In the last four days, the average price rose 7 cents.
The cost of health care is climbing rapidly for retired Americans.
A new estimate from Fidelity Investments released on Monday shows the average 65-year-old couple retiring this year can expect to spend an average of $315,000 in health care and other related medical expenses during their retirement. That's a sharp increase from last year, when Fidelity projected that most retired couples would spend up an average of $300,000.
Much of the increase this year stems from steeper Medicare Part B premiums for Americans age 65 and older. Medicare imposed a 14.5% increase on premiums for Part B, outpatient coverage, in 2022 – a record high and nearly double that of the national inflation rate of 8.3%.
On a monthly basis, retirees and older Americans are paying $170.10 for Medicare Part B premium, an amount that is typically deducted directly from Social Security checks.
But Americans don't necessarily expect to spend so much on health care in retirement, and often fail to allocate enough money, Fidelity found. Couples retiring this year anticipate spending just $41,000 on medical expenses – well below the $315,000 average; when survey participants were informed of the much higher figure, they were alarmed and did not feel prepared to cover those costs during retirement.

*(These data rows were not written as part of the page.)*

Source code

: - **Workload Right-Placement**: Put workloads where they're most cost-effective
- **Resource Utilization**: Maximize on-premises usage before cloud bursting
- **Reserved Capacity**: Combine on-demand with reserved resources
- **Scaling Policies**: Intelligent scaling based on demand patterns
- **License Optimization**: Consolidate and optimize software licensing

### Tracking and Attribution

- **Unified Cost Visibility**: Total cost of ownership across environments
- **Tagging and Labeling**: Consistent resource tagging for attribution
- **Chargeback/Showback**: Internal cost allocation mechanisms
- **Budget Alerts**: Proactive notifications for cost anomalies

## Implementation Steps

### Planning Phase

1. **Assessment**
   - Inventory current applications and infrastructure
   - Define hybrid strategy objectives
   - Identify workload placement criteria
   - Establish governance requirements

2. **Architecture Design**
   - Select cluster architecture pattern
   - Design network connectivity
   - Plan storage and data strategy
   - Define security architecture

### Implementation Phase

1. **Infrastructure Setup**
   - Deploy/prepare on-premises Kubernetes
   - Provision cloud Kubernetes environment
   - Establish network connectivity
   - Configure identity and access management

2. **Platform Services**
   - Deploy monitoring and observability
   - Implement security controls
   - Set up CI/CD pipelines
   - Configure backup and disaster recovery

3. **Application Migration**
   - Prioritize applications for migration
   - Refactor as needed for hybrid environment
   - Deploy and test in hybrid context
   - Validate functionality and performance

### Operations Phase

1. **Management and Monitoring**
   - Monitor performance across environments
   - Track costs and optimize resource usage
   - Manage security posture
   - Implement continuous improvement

Oil prices hit its highest level in seven weeks on Tuesday, supported by the European Union's ongoing push for a ban on Russian oil imports that would tighten supply and as investors focused on higher demand from an easing of China's COVID lockdowns.
EU foreign ministers failed on Monday in their effort to pressure Hungary to lift its veto on the proposed oil embargo. But some diplomats now point to a May 30-31 summit as the moment for agreement on a phased ban on Russian oil.
Brent crude rose as high as $115.14, its highest since March 28, and by 0815 GMT was up 46 cents, or 0.4%, to $114.70. U.S. West Texas Intermediate (WTI) crude slid 26 cents, or 0.2%, to $113.94.
"Oil prices have remained near multi-week highs this week, supported by surging gasoline and distillate prices in the U.S., and fears around an EU ban on Russian oil imports remaining in play," said Jeffrey Halley, analyst at brokerage OANDA.Crude has surged in 2022, with Brent hitting $139, its highest since 2008, in early March as Russia's invasion of Ukraine exacerbated supply concerns.